**READING TEXT**
═══
3.3.2 Qualitative defects of primary spermatogenic disorders

Unlike quantitative sperm defects, the majority of the studies on the morphological abnormalities of the sperm report a disease-linked variation in over 25% of the cases. The phenotype of MMAF has benefited the most from WES analysis in recent years with four comprehensive studies included in this review (Table 1). According to these studies, a potential disease-linked genetic variation is found in over half of the cases, with up to 76.7% (n = 23/30) in Tang et al. (range across four studies 47.8%–76.7%) (Table 1 and Figure 2A).⁵² Numerous single-gene reports have been published based on the WES data from the two largest collections of MMAF cases from North Africa/Middle East/Europe (total up to 167 cases) and China (n = 90), however a comparable overall detection rate of 51.5% and 60.0% has been mentioned for their cohorts, respectively.^{24, 25} These results are largely powered by the consanguineous background of the cases based on these single-gene reports (see references within Martinez et al.²⁴), as also observed in studies of men diagnosed with NOA (Figure 2A). A single comprehensive WES study by Oud et al. of patients with globozoospermia without mutations in DPY19L2 or spermatogenesis associated 16 (SPATA16), was similarly able to detect a candidate disease variant in 8/15 (53.3%) cases with 100% detection rate among seven men from consanguineous families and 12.5% (n = 1/8) among the remaining non-consanguineous cases.⁵³

As acephalic spermatozoa syndrome is a rare teratozoospermia phenotype (< 0.01%), the case cohorts have remained fairly small (n = 11, 12) and are able to ascertain a recessive disease-linked variation to 27.3%–58.3% of the cases (Table 1).^{54, 55} Li et al. have analyzed a fairly large group of patients (n = 82) categorized as “unexplained abnormal sperm head phenotypes”, which includes abnormal spermatozoa with globozoospermia, small or deformed acrosome, pyriform-headed, amorphous-headed, small-headed and tapered-headed (Figure 1). The authors report a low detection rate of 14.6% (n = 12/82) based on the affected genes directly related to the phenotype, likely due to a short list of known genes linked to the underlying etiology.⁵⁶ A varying success in the identification of a potential disease gene is evident in studies on asthenozoospermia, which features a severe reduction in sperm motility and may include a mosaic of cases that present MMAF and PCD-like symptoms, such as chronic sinus congestion or chronic respiratory disease (Table 1).^{57, 58}

3.4 The comparative biological complexity of the spermatogenic disorders

The success of identifying a disease-linked variation is dependent on the intersection of the characteristics of the studied disease cohort (size, consanguinity, and homogeneity) and the genetic heterogeneity of the biological systems that grant functional spermatogenesis. Large heterogeneity leads to the necessity of larger sample sizes to reliably and recurrently discover novel genes leading to missing or dysfunctional spermatozoa that could ultimately be considered as being diagnostic.
═══
**EXERCISE GOAL**
Rewrite the spermatogenic disorders text from "The success of" to "as being diagnostic.", swapping each "heterogeneity" for "diversity".

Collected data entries
═══
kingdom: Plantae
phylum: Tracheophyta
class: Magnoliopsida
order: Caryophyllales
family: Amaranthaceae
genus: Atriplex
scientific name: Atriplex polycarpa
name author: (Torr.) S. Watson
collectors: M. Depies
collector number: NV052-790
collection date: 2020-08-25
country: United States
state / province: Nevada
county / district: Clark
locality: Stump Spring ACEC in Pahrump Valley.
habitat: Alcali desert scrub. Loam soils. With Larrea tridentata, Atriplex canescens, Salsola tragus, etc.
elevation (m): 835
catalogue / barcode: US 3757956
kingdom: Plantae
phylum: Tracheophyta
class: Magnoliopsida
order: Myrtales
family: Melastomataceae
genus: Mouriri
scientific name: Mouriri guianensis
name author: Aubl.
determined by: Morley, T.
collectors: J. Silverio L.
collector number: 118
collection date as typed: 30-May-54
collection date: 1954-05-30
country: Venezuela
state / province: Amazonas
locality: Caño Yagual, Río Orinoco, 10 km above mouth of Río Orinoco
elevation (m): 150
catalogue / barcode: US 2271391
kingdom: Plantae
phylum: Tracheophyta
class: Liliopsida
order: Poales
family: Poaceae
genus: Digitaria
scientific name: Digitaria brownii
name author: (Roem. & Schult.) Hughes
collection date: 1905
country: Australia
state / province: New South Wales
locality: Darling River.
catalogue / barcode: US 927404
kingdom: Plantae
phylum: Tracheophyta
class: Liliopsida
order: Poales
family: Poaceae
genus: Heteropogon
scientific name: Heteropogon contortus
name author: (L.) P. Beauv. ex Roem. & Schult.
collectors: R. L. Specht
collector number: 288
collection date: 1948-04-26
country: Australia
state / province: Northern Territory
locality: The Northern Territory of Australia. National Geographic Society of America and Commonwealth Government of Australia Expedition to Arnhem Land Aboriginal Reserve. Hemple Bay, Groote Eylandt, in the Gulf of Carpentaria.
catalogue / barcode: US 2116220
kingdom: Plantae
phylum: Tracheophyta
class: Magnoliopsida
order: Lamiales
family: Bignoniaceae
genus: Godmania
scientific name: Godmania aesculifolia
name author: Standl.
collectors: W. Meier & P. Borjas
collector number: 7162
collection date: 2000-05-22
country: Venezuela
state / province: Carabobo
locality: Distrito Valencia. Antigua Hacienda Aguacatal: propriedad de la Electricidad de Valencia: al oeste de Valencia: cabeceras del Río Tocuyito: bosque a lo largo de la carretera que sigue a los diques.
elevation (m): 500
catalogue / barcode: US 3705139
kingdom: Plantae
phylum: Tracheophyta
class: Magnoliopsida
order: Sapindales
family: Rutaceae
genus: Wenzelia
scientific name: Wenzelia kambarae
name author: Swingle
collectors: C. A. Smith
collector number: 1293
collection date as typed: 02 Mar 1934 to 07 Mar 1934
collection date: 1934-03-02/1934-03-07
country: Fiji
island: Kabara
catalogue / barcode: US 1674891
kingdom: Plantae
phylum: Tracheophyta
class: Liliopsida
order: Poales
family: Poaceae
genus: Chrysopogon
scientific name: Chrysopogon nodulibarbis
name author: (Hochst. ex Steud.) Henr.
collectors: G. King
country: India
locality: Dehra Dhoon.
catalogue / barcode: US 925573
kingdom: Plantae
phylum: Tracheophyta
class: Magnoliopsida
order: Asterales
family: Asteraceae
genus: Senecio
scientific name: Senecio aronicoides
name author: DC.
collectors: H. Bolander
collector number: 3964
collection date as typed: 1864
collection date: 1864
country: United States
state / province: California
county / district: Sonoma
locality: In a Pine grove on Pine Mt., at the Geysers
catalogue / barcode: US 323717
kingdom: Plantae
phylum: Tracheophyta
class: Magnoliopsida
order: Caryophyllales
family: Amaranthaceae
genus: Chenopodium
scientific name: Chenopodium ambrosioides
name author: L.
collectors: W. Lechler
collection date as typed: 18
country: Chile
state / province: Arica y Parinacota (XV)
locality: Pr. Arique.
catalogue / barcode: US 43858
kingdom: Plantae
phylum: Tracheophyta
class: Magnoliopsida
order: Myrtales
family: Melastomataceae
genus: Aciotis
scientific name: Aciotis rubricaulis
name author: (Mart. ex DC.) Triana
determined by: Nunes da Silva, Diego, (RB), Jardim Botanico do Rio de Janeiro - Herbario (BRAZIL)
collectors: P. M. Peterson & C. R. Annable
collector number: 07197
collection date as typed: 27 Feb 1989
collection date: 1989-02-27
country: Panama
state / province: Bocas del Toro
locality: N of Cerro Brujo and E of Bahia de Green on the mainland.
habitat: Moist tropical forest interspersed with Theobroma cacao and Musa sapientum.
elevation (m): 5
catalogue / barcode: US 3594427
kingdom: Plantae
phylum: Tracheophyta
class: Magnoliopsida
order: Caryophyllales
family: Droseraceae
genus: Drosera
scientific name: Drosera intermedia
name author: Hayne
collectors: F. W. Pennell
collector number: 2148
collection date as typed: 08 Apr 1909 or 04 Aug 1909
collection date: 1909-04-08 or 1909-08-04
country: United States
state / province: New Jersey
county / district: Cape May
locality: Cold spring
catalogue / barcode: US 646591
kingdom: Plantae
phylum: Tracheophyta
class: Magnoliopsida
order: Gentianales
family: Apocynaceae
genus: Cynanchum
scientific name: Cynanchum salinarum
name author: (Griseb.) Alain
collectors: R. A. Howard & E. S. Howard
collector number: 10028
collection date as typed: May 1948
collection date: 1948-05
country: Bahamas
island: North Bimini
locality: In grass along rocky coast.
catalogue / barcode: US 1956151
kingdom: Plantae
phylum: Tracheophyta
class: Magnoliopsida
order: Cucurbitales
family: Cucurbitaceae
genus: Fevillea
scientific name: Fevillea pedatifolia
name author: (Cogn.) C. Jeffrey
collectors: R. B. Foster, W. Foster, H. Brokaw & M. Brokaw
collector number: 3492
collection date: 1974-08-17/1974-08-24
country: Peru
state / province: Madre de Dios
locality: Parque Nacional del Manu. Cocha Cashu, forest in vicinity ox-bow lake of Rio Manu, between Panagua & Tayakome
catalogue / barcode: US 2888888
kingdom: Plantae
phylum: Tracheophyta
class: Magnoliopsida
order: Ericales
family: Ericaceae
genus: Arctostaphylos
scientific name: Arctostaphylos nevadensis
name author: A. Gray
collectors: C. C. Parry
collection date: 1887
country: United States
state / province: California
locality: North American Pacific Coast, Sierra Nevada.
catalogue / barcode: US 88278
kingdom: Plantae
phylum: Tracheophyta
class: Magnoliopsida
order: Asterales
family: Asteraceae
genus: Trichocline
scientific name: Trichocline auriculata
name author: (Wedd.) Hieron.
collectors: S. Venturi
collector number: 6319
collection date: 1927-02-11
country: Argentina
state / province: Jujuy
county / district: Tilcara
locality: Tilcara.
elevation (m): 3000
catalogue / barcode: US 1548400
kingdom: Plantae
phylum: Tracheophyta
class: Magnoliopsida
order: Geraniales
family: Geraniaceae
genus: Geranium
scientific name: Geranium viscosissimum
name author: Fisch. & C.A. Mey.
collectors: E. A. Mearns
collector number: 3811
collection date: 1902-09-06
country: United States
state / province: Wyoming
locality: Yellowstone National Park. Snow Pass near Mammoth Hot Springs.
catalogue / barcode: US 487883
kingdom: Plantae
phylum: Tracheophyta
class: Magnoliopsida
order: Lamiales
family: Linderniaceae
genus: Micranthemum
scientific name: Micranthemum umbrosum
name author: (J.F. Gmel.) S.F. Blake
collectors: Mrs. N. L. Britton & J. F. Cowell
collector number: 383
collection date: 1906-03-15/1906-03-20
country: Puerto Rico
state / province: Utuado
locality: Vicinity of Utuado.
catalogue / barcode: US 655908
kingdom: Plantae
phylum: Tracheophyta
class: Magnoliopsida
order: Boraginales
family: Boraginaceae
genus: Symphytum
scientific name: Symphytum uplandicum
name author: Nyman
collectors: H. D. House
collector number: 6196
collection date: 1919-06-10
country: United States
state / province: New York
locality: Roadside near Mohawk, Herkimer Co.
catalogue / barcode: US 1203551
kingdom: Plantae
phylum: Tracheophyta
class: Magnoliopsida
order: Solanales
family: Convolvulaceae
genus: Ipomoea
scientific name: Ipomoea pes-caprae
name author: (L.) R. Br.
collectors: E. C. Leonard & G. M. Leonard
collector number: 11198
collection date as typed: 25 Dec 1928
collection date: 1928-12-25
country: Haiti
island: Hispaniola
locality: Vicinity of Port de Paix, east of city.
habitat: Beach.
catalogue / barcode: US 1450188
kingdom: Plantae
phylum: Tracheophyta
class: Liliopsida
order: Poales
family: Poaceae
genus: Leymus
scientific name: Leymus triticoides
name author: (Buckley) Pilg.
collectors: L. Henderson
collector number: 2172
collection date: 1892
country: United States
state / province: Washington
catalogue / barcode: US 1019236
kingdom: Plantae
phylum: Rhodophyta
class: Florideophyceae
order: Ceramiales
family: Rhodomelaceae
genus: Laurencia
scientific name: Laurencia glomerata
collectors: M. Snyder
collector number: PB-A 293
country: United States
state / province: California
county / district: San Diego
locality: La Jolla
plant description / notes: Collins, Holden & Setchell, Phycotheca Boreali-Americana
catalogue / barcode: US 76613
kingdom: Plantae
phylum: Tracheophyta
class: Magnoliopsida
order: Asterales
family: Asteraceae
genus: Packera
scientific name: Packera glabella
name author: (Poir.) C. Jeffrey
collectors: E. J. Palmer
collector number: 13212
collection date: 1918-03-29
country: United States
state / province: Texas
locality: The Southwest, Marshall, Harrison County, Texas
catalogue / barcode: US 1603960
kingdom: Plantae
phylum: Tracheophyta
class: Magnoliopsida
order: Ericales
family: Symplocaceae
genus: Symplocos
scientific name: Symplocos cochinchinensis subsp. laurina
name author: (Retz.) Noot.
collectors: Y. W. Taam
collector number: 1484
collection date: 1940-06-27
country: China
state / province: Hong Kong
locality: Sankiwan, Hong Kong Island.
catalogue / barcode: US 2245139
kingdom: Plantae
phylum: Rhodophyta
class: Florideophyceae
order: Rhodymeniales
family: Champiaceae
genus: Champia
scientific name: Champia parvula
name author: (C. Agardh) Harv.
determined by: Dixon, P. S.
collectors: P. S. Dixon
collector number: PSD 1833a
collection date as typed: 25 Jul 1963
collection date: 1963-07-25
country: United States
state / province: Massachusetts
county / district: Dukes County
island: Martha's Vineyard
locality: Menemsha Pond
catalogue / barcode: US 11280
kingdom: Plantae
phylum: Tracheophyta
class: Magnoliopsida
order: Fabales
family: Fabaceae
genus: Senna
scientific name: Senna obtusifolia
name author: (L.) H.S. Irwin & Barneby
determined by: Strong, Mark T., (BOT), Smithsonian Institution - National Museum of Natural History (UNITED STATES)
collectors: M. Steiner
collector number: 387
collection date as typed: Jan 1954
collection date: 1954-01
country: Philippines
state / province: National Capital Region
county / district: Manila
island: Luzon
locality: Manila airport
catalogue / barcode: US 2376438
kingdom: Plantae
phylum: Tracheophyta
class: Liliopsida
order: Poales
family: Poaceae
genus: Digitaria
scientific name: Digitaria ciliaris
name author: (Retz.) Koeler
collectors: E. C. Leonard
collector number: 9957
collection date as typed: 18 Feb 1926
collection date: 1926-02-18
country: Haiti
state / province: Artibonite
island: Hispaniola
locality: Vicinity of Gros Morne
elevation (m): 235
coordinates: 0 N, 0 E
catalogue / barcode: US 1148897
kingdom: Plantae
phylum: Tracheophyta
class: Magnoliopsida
═══
**EXERCISE RESULT**
The success of identifying a disease-linked variation is dependent on the intersection of the characteristics of the studied disease cohort (size, consanguinity, and homogeneity) and the genetic diversity of the biological systems that grant functional spermatogenesis. Large diversity leads to the necessity of larger sample sizes to reliably and recurrently discover novel genes leading to missing or dysfunctional spermatozoa that could ultimately be considered as being diagnostic.